In December, the Indianapolis Zoo offers special night-time activities, along with lots of Christmas lights, carolers, and Santa Claus, so the girls and I did some shopping in Indianapolis, then headed to the zoo for the afternoon and evening.
The zoo is an entirely different experience in winter, I was fascinated to discover. The animals that enjoy the cold weather were much livelier and happy-looking:
|I really like the expression on Willow's face, reflected on the glass wall of the enclosure|
Until the late afternoon, we had the entire zoo pretty much to ourselves, which seemed to make the zoo animals more likely to engage in direct interaction with us. I have never before gone to the zoo and experienced the monkeys just as interested in staring at us as we were at them, and this encounter with a lioness raised my heart rate, quite frankly:
I was all, "Look, Sydney! The lioness wants to eat your face off!"
It's one of my hobbies to plan strategies for emergencies; my strategy in case the lioness managed to jump the fence was to yell for the girls to run while distracting it with my body. Hopefully, the lioness would be happy to settle down and just eat MY face off so that the girls could make it back to the safety of the indoor cafeteria.
The tiger also kind of wanted to eat the kids:
In an action that is the opposite of the responsible, careful parenting evidenced by my willingness to be eaten by a lioness to save my children, I also took advantage of the de-population of the zoo to permit the girls to reach their arms into this flamingo enclosure--
--and collect pink feathers for themselves:
Although the weather wasn't too chilly (at least until the sun set!), the indoor exhibits remained good places to warm up fingers and toes, and we ended up spending a lot of time, in particular, in the Oceans exhibit:
I still remember when this exhibit opened, and visitors were packed in six deep in front of the reef aquarium, so it always gives me an extra sense of peace and happiness to watch my girls able to just chill out and pass the time here.
Ah, I LOVE mid-afternoons on a public school day!
It was especially pleasant to have the shark touch tank to ourselves, since it can be tricky to get a shark to permit you to pet it when the room is full of other visitors talking loudly, splashing the water, and making scary shadows on the surface of the tank. However, with just us in sight, many sharks seemed happy to come over and engage us:
Willow, especially, was the shark whisperer here--several times I witnessed a shark make an obvious beeline to be stroked by her, and sometimes they'd turn around right after they'd been stroked going one way so that she could stroke them swimming the other way! Sydney was PISSED by this because, even though she'd stroked many sharks, and probably as many as Willow had, she nevertheless...
Actually, I have no idea what pissed Sydney off about her sister petting the sharks. Ah, sisters.

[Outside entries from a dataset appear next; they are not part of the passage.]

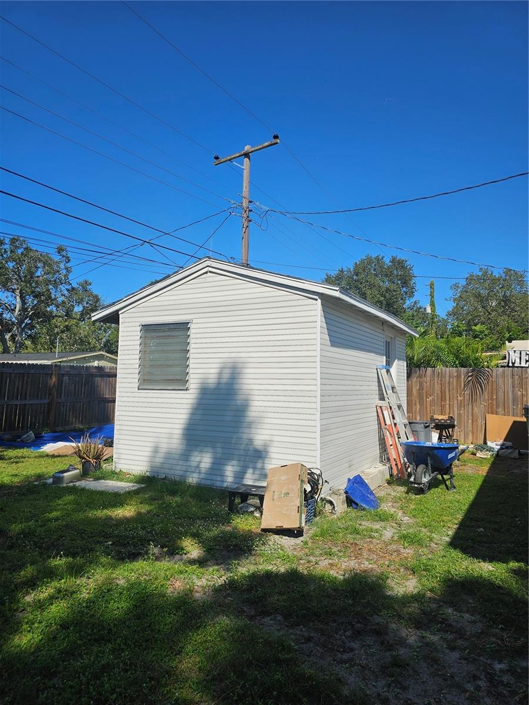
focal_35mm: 23
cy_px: 352
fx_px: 469
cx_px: 264
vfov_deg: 73.9
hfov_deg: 58.9
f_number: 1.7
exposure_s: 1/1677
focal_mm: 6.3
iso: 12
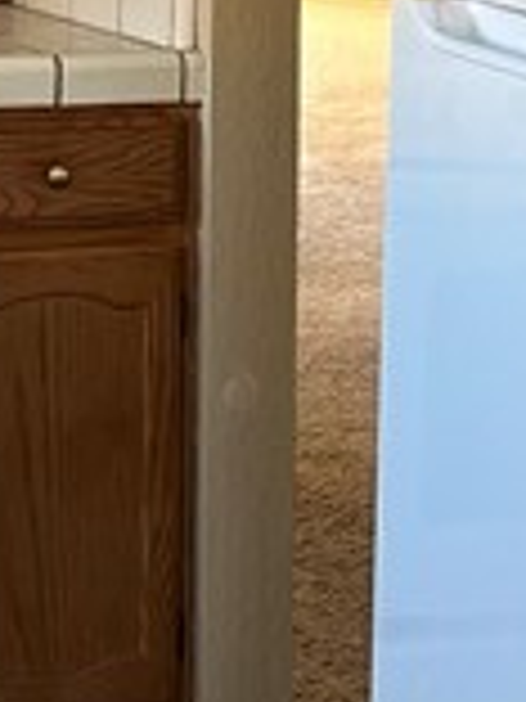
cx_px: -139
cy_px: -130
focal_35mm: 171
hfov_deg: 8.6
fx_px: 3465
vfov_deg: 11.3
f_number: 1.5
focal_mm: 5.7
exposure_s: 1/106
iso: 125
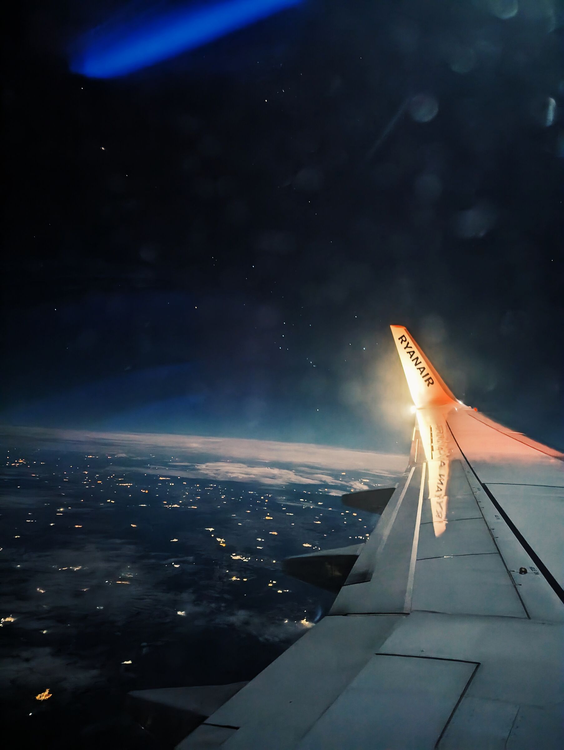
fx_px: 520
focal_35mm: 24
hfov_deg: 56.9
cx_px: 282
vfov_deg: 71.5
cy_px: 375
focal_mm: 6.81
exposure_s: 1/3
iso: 968
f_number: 1.85
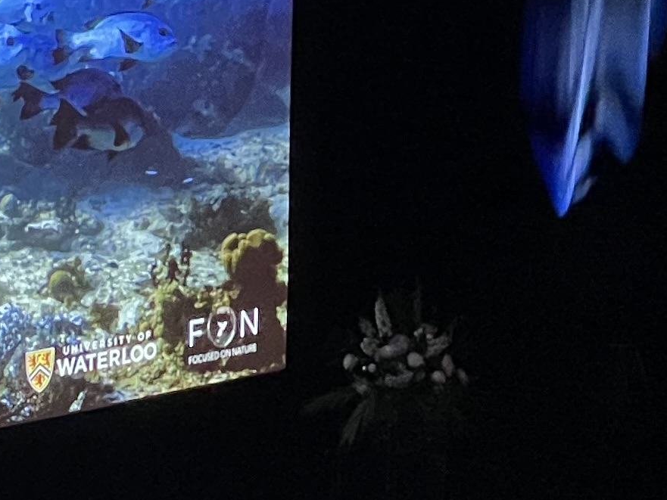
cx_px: 63
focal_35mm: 238
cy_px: 390
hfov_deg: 8.3
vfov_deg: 6.2
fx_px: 4587
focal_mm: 6
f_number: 2
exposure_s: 1/60
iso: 500
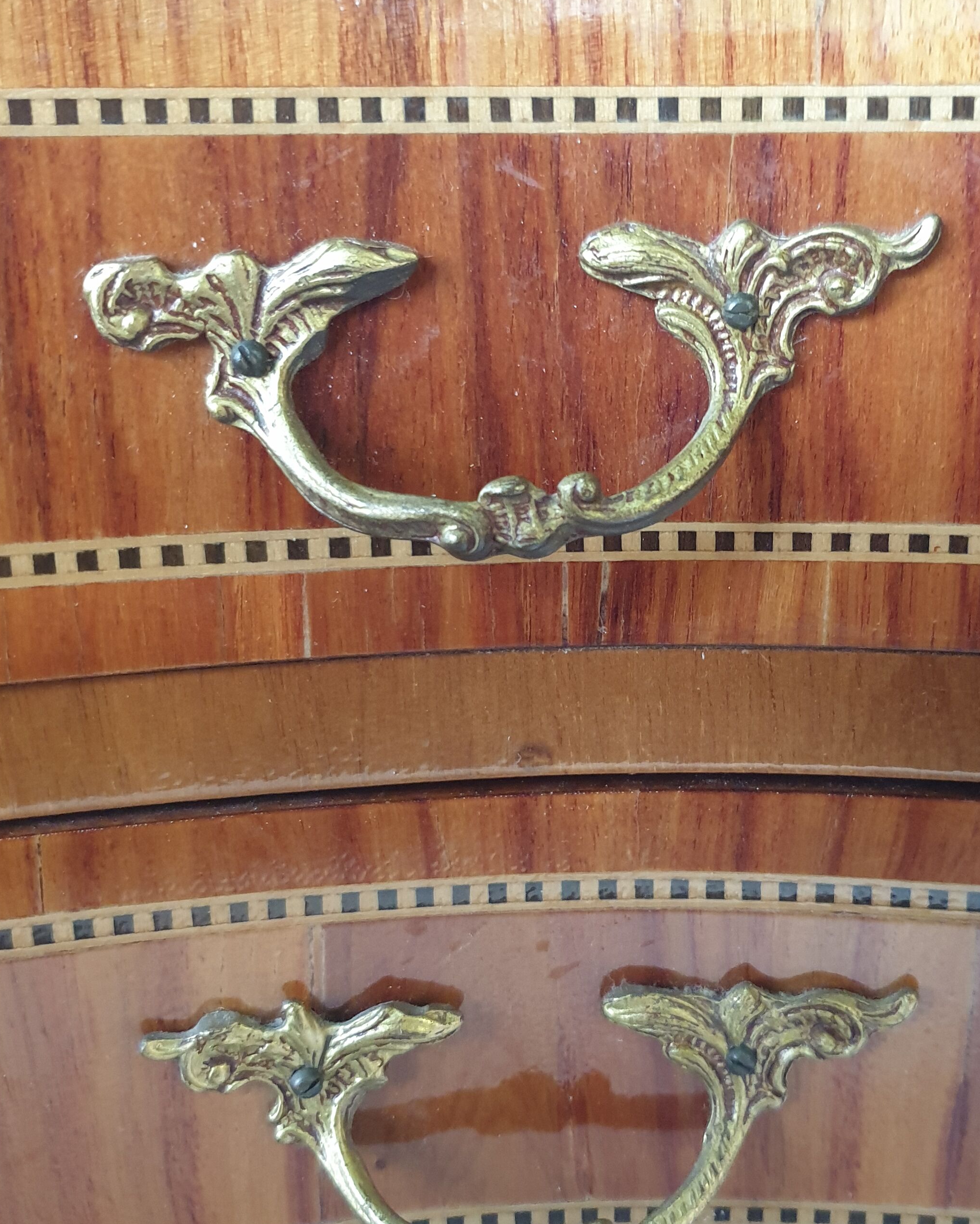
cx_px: 672
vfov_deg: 45.8
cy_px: 601
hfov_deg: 36.9
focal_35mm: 40
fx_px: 1450
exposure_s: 1/50
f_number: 1.5
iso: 320
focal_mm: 4.3
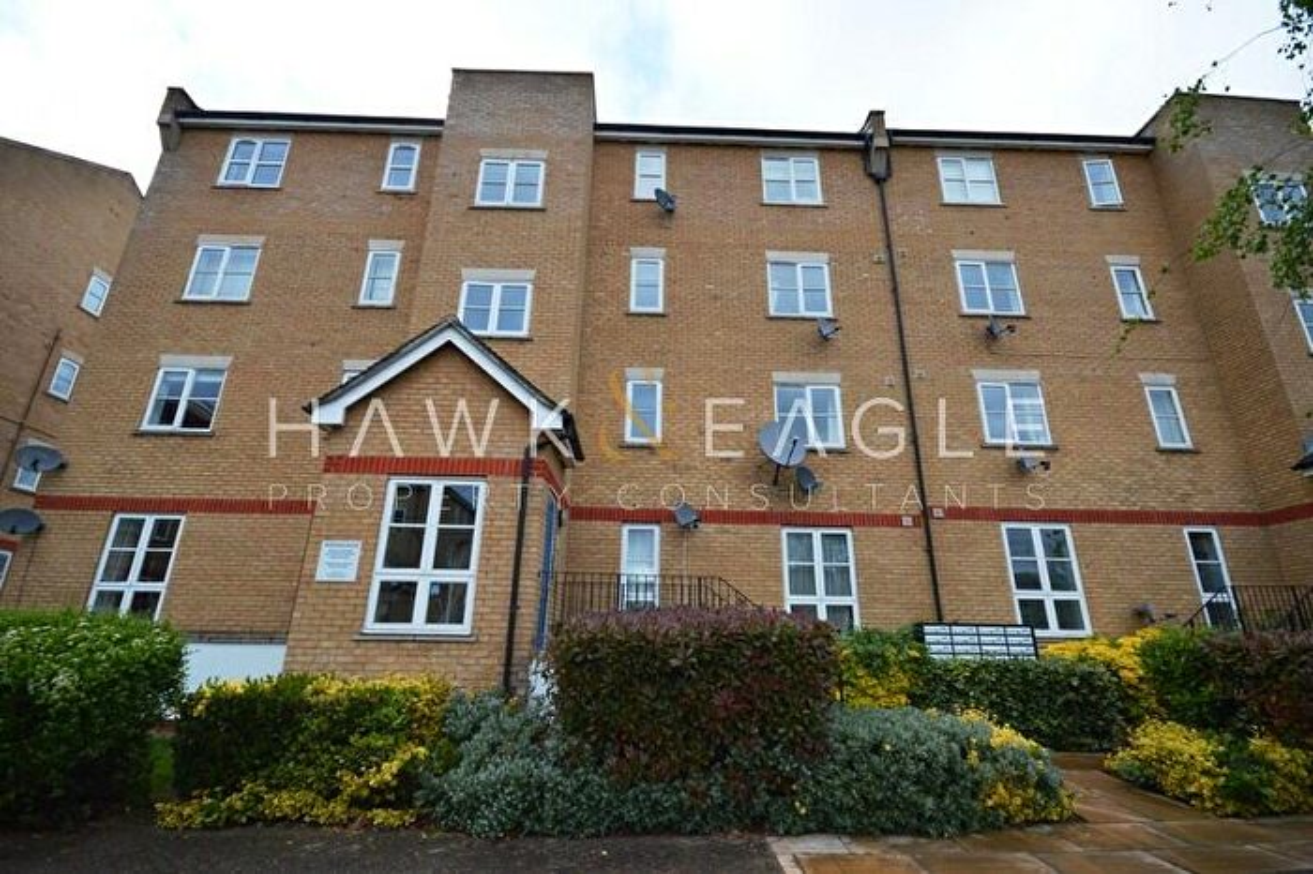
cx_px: 656
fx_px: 547
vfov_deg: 77.3
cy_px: 437
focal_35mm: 15
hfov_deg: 100.4
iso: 220
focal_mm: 10
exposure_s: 1/125
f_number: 5.6
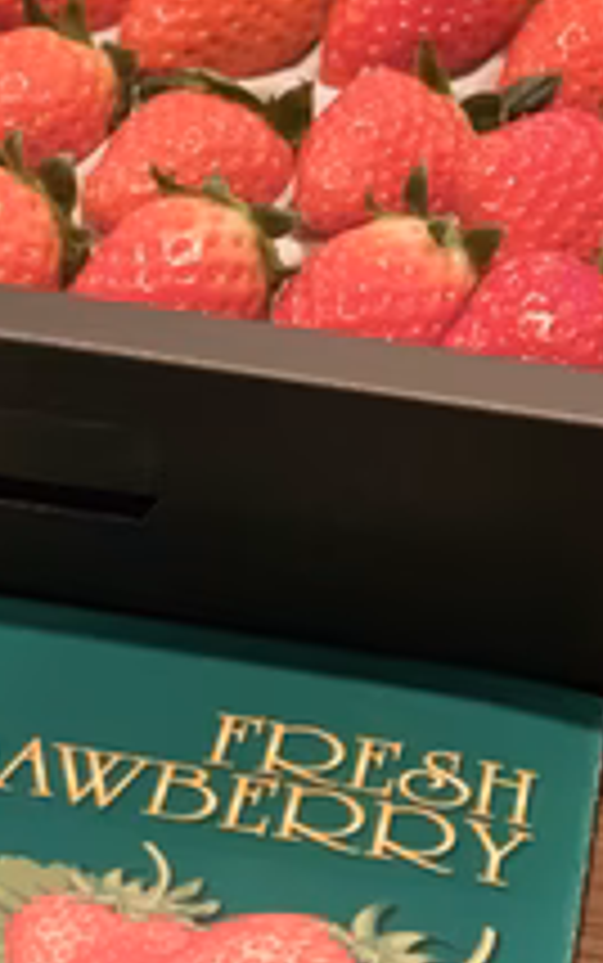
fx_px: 2705
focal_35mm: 103
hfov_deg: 12.6
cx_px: 86
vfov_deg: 20.2
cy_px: 536
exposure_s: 1/40
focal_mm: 6
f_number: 2.4
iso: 500
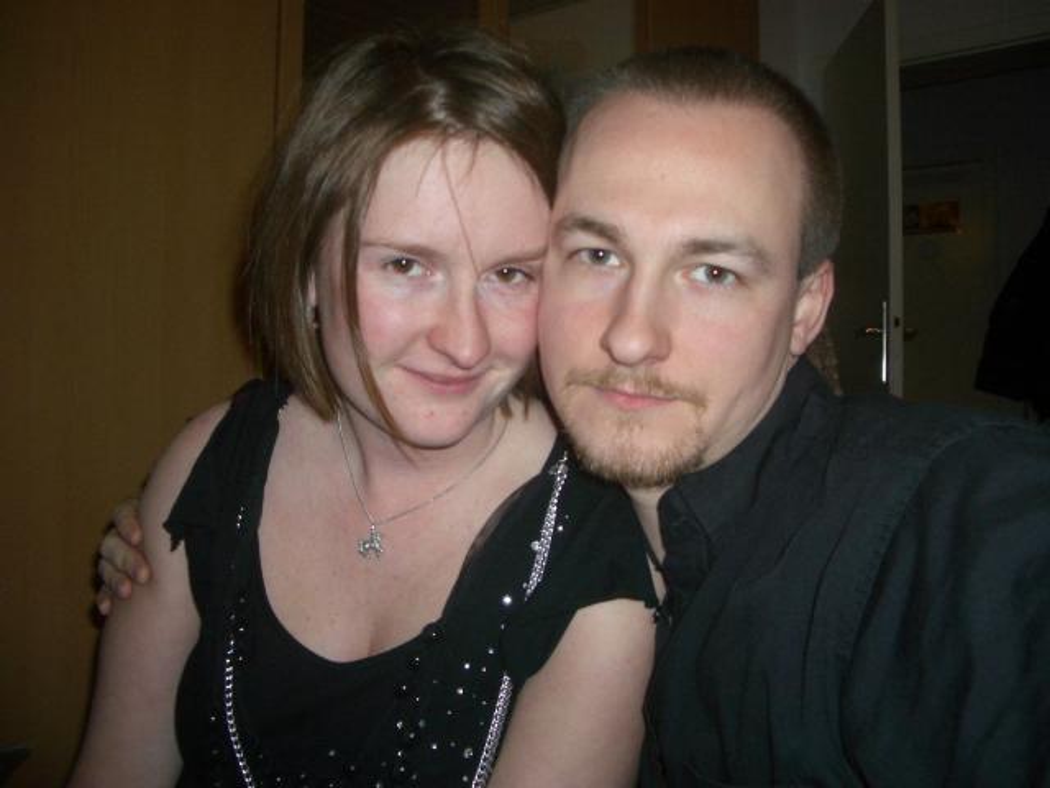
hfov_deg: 52.6
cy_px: 394
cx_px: 525
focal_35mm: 35
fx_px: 1062
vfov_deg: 40.7
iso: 100
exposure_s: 1/60
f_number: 2.6
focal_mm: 5.8
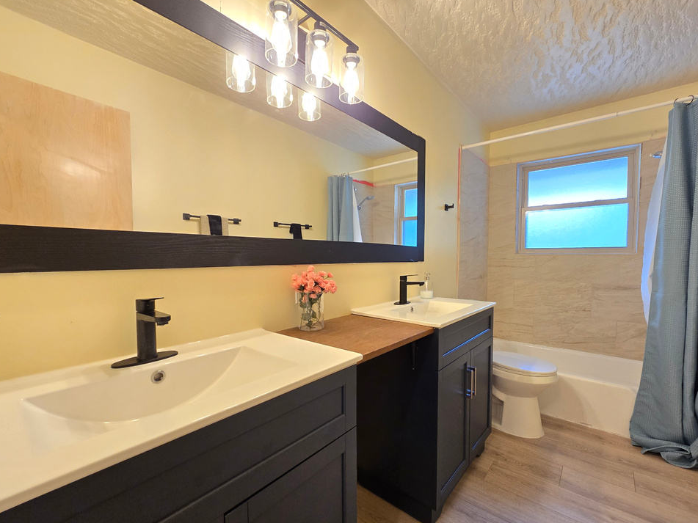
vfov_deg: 85.6
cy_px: 277
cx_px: 359
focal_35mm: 14
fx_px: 282
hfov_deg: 102.0
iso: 200
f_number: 2.2
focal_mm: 2.2
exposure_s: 1/60
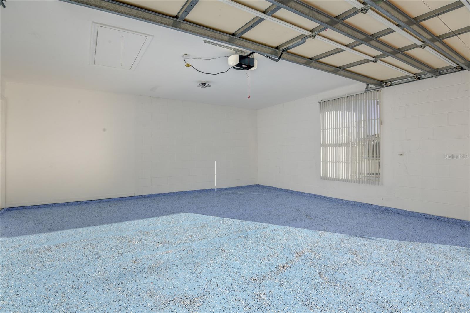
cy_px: 156
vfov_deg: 67.4
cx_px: 235
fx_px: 235
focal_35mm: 18
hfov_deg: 90.0
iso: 64
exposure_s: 1/20
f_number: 10
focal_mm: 18
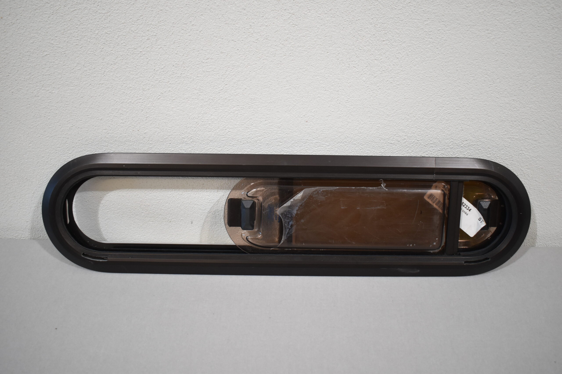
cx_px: 281
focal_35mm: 34
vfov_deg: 38.4
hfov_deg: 55.1
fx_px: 539
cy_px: 187
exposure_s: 1/250
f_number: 3.8
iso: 800
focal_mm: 23
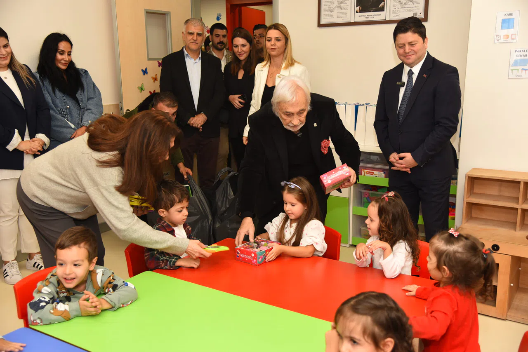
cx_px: 264
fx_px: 557
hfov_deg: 50.7
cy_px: 176
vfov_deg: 35.1
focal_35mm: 38
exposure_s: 1/125
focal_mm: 38
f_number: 4
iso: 400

We watched the penguins, who were pretty thrilled about being fed--
--and the seahorses, who got fed and didn't care:
|The piece of food near the bottom of the photo actually bonked that seahorse on the head as it floated down. The seahorse shook it off and was all, "Get off me, Food! I hate you!"|
When we go out for the day, I usually require the girls to pack themselves a lunch, and when we go out for the day and the evening, I usually require them to pack themselves a lunch AND a dinner. My metabolism and hunger cues are so screwed up that I'm pretty much fine not eating until later that night, and in my opinion, if the kids are just as happy eating packed food, and it saves time to have them do so, AND it's a ton cheaper, then it's a no-brainer.
Besides, that leaves room in the budget for the occasional pressed penny, of which I am highly fond--
NOM. We refilled that mug a lot.
The zoo has lots of pretties set out for the holidays--
--but by far the coolest thing about being there was getting to see the animals at night. The meerkats snoozed in their eensy clear-walled meerkat den, but the bats that are always deeply asleep whenever we stop by to visit them during the day?
Holy cow, THAT'S what nocturnal means!
I feel like we have been out traveling SO much lately--trips to one coast, trips to the other coast, weekend trips down south, day trip after day trip to special Christmas events, and another trip down south FOR Christmas coming up in just a couple of days (although we might go on a day trip to Louisville first, sigh). I want to be weary of it and just stay home, skip the next holiday party, cut short the visit to my family, but I'm trying to instead stay excited, stay eager, stay adventurous.
Because sure, November is wild, and December is wild, but after that comes January. Nothing happens in January. And then we've got February. Not much happens in February. There will be a lot of home time then, a lot of school AT home, a lot of days when there's no way I'm going to dig out the car or risk the weather forecast to take the girls away for the day.
And when those months come--and they're coming soon!--I'm going to rely on this travel-weariness that I'm really feeling right now to keep me content for just a couple more weeks before I succumb to cabin fever.
And then will come March. I think the girls and I might drive up to Connecticut to visit a dear friend in March.